The short put option strategy can generate income in stable or rising markets. This article explores the fundamentals of the short put option strategy, including its mechanics, benefits, risks, and practical implementation.

What is a put option?

A put option is a financial contract that gives the holder the right, but not the obligation, to sell a specified quantity of an underlying asset at a predetermined price (the strike price) within a set period. The buyer of the put option pays a premium to the seller (writer) for this right. 

In return the seller of the option has the obligation to buy, upon the request of the buyer, a specified quantity of an underlying asset at a predetermined price (the strike price). This strategy is known as a short put option. 

Both buyers and sellers of put options can terminate either their right or obligation by a reverse (closing) transaction.

Understanding the short put option strategy

A short put option strategy involves selling (writing) put options with the expectation that the underlying asset’s price will either remain stable or increase. This bullish to neutral strategy allows the investor to profit from the premium received for selling the put option. If the option expires worthless, the seller keeps the entire premium.

Key components of a short put option

  1. Premium
    The price received by the seller for writing the option.
  2. Strike price
    The predetermined price at which the buyer can sell the underlying asset.
  3. Expiry date
    The date by which the option must be exercised or will expire worthless.

Advantages of the short put option strategy

  1. Income generation
    The primary benefit of selling put options is the immediate income received from the premium. This can provide a steady stream of income if executed regularly and successfully.
  2. High probability of success
    In stable or rising markets, many short put options expire worthless, allowing the seller to keep the premium. This can result in a high probability of success.
  3. Flexibility
    The strategy can be tailored by choosing different strike prices and expiry dates, allowing the seller to adjust their risk and reward profile.
  4. Stock acquisition
    If the option is exercised, the seller acquires the stock at the strike price, which may be desirable if the stock is undervalued.

Risks of the short put option strategy

  1. Substantial risk
    The most significant risk is the potential for substantial losses if the underlying asset’s price falls significantly below the strike price. This makes risk management crucial.
  2. Margin requirements
    Selling put options typically requires a margin account, and the margin requirements can be substantial, especially if the stock price moves against the position.
  3. Opportunity cost
    If the underlying asset appreciates significantly, the seller misses out on potential gains and faces losses if they are obligated to purchase the stock.

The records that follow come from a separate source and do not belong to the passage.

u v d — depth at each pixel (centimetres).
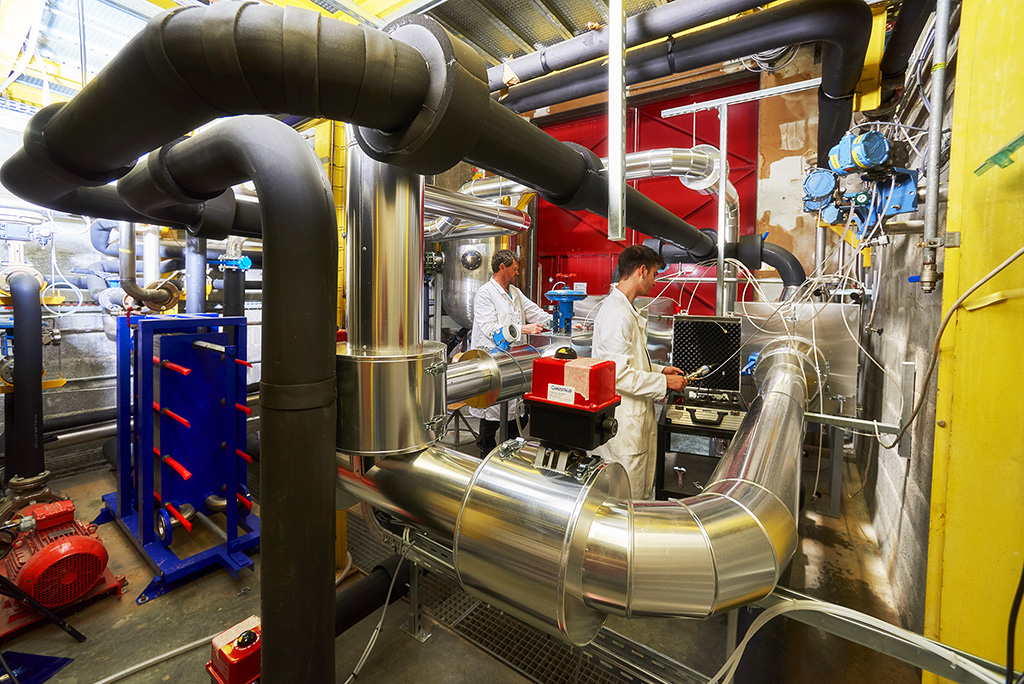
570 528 68
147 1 163
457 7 158
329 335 80
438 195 191
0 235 239
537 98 204
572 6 158
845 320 187
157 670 146
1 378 212
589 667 147
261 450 79
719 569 65
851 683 142
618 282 208
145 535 198
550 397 79
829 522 242
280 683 79
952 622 107
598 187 130
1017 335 98
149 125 71
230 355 195
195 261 238
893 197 136
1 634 151
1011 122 98
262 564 79
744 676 144
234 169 90
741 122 415
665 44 167
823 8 145
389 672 145
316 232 76
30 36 194
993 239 100
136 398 219
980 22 100
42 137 89
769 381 150
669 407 220
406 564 164
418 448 95
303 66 59
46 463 280
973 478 104
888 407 218
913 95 190
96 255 307
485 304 310
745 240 302
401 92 65
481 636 159
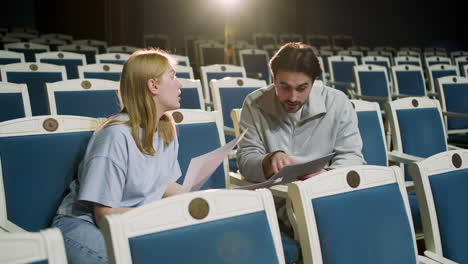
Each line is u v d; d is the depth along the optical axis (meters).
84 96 2.63
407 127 2.89
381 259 1.37
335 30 12.84
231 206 1.13
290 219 1.86
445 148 3.01
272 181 1.62
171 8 11.34
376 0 12.81
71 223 1.52
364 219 1.36
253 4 12.02
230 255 1.09
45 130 1.73
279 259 1.18
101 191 1.43
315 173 1.77
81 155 1.77
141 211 1.01
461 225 1.61
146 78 1.48
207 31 11.71
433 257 1.51
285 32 12.52
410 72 5.34
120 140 1.46
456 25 12.66
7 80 3.10
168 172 1.64
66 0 10.41
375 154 2.74
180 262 1.03
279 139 2.08
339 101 2.09
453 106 4.09
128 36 9.76
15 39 6.61
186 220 1.06
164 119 1.62
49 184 1.71
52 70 3.27
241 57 6.29
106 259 1.44
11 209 1.64
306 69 1.77
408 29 12.82
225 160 2.22
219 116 2.25
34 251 0.88
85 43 7.04
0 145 1.64
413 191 2.62
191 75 4.07
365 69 5.04
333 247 1.30
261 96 2.09
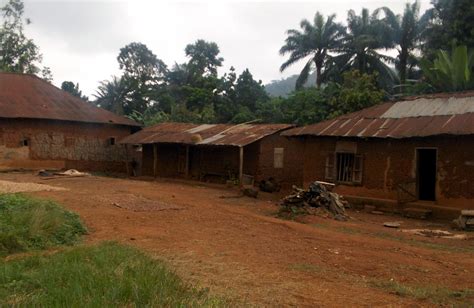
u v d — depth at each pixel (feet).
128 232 33.50
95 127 105.91
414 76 143.33
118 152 110.22
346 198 61.46
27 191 52.24
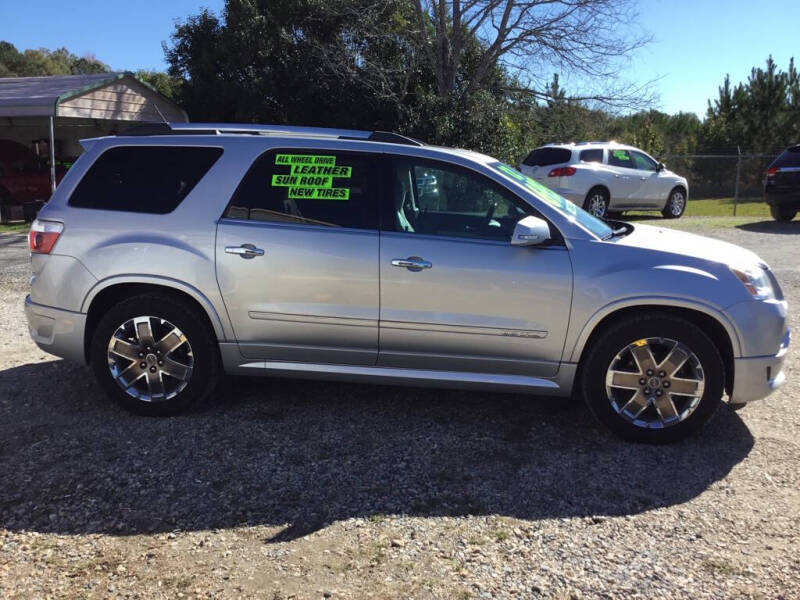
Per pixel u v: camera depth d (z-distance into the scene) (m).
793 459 3.85
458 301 4.07
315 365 4.32
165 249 4.23
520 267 4.03
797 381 5.18
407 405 4.66
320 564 2.86
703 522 3.21
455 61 17.20
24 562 2.85
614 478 3.63
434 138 17.27
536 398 4.82
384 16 18.17
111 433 4.13
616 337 3.99
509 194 4.17
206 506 3.31
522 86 18.03
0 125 18.52
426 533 3.10
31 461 3.75
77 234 4.33
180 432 4.16
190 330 4.28
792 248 11.62
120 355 4.33
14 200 16.59
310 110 18.92
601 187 15.42
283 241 4.18
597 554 2.95
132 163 4.41
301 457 3.85
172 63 20.53
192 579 2.75
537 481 3.60
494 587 2.72
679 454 3.93
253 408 4.56
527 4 15.90
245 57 18.88
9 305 7.57
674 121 36.31
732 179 26.77
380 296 4.13
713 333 4.11
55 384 4.97
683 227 14.79
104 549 2.95
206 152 4.37
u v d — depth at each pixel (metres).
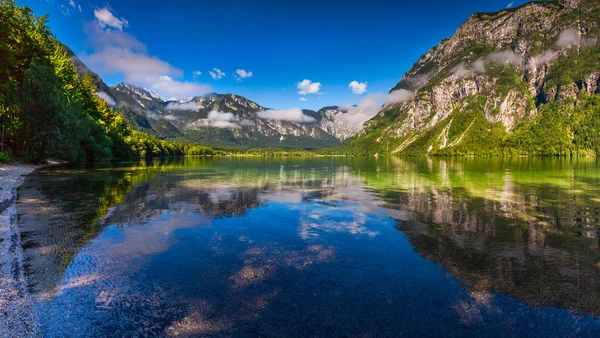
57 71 65.25
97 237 13.29
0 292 8.07
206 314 7.31
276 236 14.10
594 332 6.82
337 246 12.70
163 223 16.16
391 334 6.64
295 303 7.93
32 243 12.20
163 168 61.34
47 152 52.62
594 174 51.88
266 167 76.25
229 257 11.23
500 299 8.30
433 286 9.04
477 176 48.25
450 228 15.74
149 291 8.43
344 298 8.23
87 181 33.16
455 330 6.84
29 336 6.32
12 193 23.05
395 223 16.77
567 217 18.25
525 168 71.38
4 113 47.47
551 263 10.88
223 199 24.39
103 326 6.73
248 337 6.42
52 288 8.46
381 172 58.84
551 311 7.71
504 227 15.92
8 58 41.75
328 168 73.62
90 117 78.00
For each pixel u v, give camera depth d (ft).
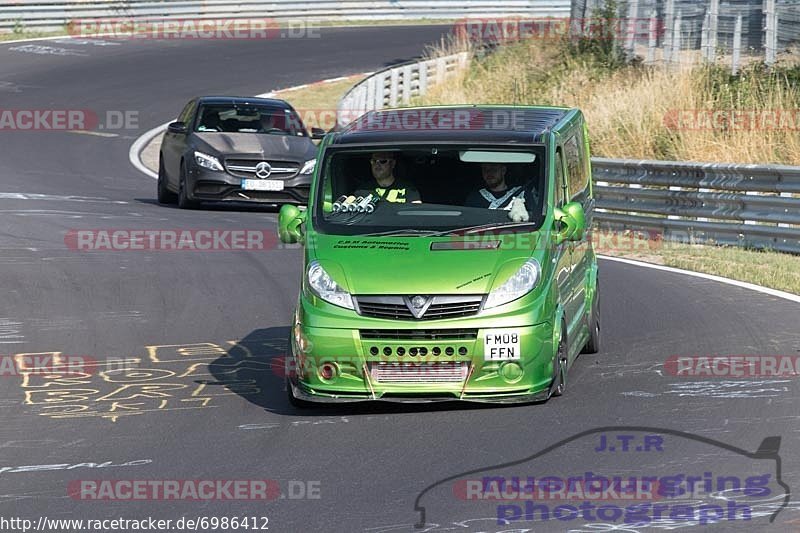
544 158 109.19
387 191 108.88
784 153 262.26
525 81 383.24
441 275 99.55
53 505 77.92
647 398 102.53
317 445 91.25
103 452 90.84
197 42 556.51
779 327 132.05
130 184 301.02
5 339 133.90
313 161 248.52
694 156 269.44
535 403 101.71
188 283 166.81
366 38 574.15
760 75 308.60
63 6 556.92
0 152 343.67
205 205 263.08
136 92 440.45
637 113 296.71
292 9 603.26
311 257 103.71
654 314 142.72
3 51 506.48
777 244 194.08
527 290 99.91
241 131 254.27
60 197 262.47
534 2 652.89
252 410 103.65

Example of a short put option

Suppose you believe Company XYZ’s stock, currently trading at €50, will not fall below €45 over the next three months. You decide to sell a put option with a strike price of €45 expiring in three months. You receive a premium of €2 per share (options typically represent 100 shares, so the total premium received would be €200).

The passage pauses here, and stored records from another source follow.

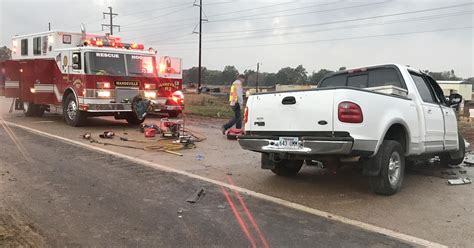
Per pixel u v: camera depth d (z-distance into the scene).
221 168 8.26
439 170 8.73
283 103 6.47
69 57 13.99
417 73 7.84
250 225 5.03
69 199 5.86
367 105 6.04
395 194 6.57
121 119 16.70
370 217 5.43
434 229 5.03
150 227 4.89
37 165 7.89
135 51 14.46
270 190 6.67
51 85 15.08
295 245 4.46
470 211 5.76
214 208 5.65
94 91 13.39
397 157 6.57
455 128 8.72
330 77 8.47
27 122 15.14
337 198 6.28
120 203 5.75
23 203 5.63
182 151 10.00
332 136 5.95
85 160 8.51
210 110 24.52
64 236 4.57
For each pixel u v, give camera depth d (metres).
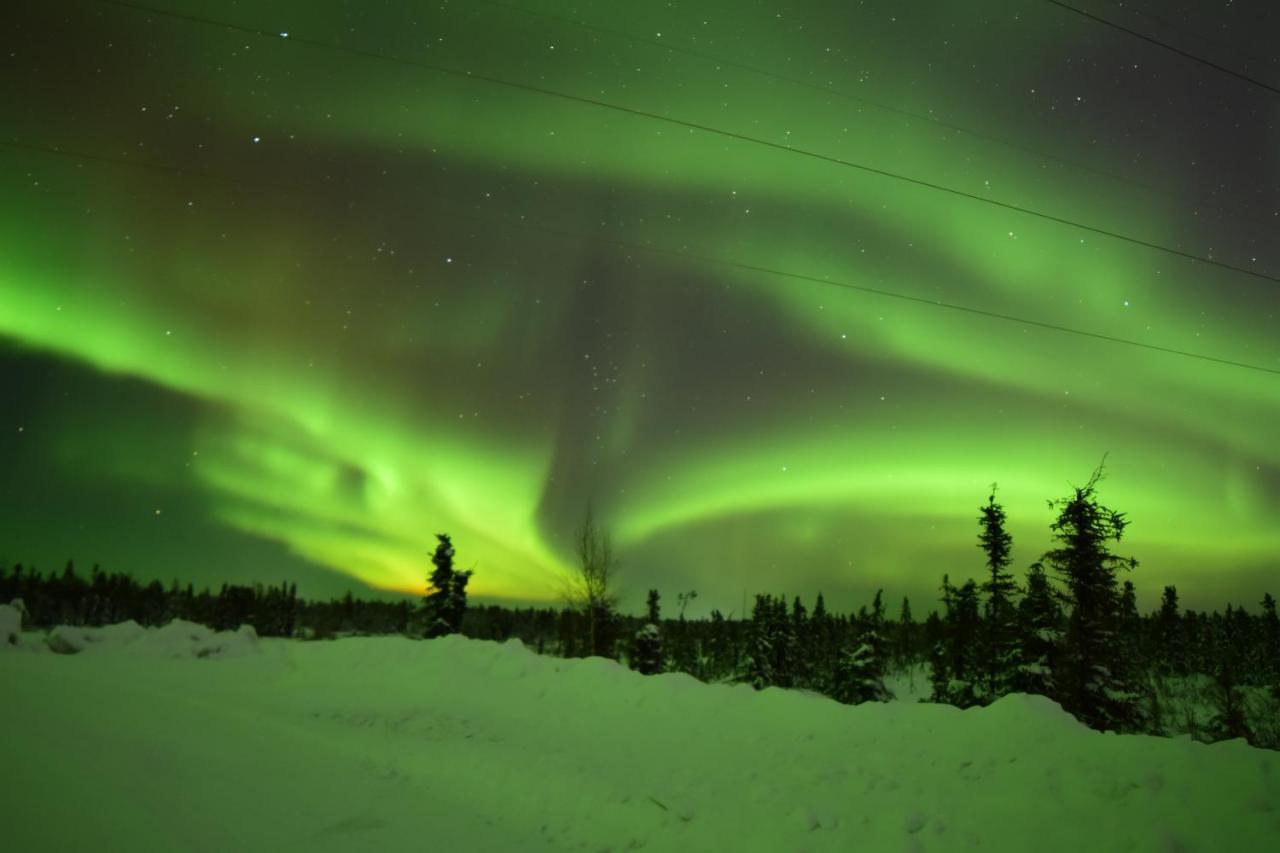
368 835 5.73
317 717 9.77
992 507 32.47
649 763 8.09
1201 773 6.12
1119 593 25.41
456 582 37.41
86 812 4.86
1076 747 7.00
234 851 4.95
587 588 32.53
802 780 7.29
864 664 32.31
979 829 6.04
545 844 6.06
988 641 30.42
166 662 13.28
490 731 9.41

Euronext Options strategies – short put
  

Profit and loss potential of a short put option

  • Maximum profit
    The maximum profit is limited to the premium received. In this example, the most you can make is €200 if the stock remains above €45 until expiry.
  • Breakeven point
    The breakeven point occurs when the stock price equals the strike price minus the premium received. In this case, the breakeven price would be €43 (€45 strike price – €2 premium).
  • Potential loss
    If the stock price falls significantly below the strike price, the potential loss can be substantial. For example, if XYZ’s stock drops to €30, the loss would be (€45 – €30 – €2) x 100 = €1,300. As the stock price would not drop below €0 the loss is maxed at €4,300. 

Implementing the short put option strategy

  1. Market analysis
    Conduct thorough market analysis to identify stocks or assets expected to remain stable or appreciate in value. This can involve technical analysis, fundamental analysis, or both.
  2. Select the strike price and expiry date
    Choose a strike price that reflects your market outlook and an expiry date that aligns with your expectations for the stock’s movement.
  3. Monitor the position
    Regularly review the position and market conditions. Be prepared to take action if the underlying asset’s price moves significantly.
  4. Exiting the position
    Have a clear plan for exiting the position. This can involve buying back the put option to close the position if the stock price falls or letting the option expire if the price remains above the strike price.

Short put vs. other strategies

The short put option strategy is often compared to other strategies like covered puts, short calls, and long put options.

Versus covered puts
A covered put involves selling put options while shorting the underlying stock, which can limit the risk compared to a naked short put. However, it also requires a more significant capital outlay and carries its own risks.

Versus short calls
A short call profits from neutral to declining prices and carries unlimited risk if the stock price rises. In contrast, a short put profits from stable or rising prices and has limited risk (albeit potentially substantial).

Versus long put options
A long put benefits from price declines and has limited risk (the premium paid), while a short put profits from price stability or increases but carries substantial risk if the price falls significantly.

Practical tips to increase the possibility for success

  • Risk management
    Given the substantial risk, it’s crucial to have robust risk management strategies in place. This can include setting stop-loss orders, using options spreads, or limiting the size of positions.
  • Use technical indicators
    Indicators such as moving averages, support levels, and volatility indices can help identify potential entry points and manage positions.
  • Stay informed
    Keep abreast of market news, earnings reports, and other factors that can influence the underlying asset’s price.
  • Diversify
    Spread your positions across different assets to mitigate the impact of adverse price movements in any single asset.
  • Regular review
    Continuously monitor and adjust your positions based on market conditions and new information.

The short put option strategy can be a powerful tool for generating income in stable or rising markets. However, it carries substantial risks, especially if the price of the underlying asset falls significantly. By understanding the mechanics, benefits, and risks, and by implementing this strategy with careful market analysis and robust risk management, investors can potentially achieve consistent returns. As with any investment strategy, thorough research and prudent decision-making are essential for success in options trading.

Investing in the financial markets requires a deep understanding of various strategies to maximise returns while managing risk. Please consult your bank or broker for advice or read the Key Information Document for the financial instrument you are considering investing in to get a better understanding of all risks and costs involved.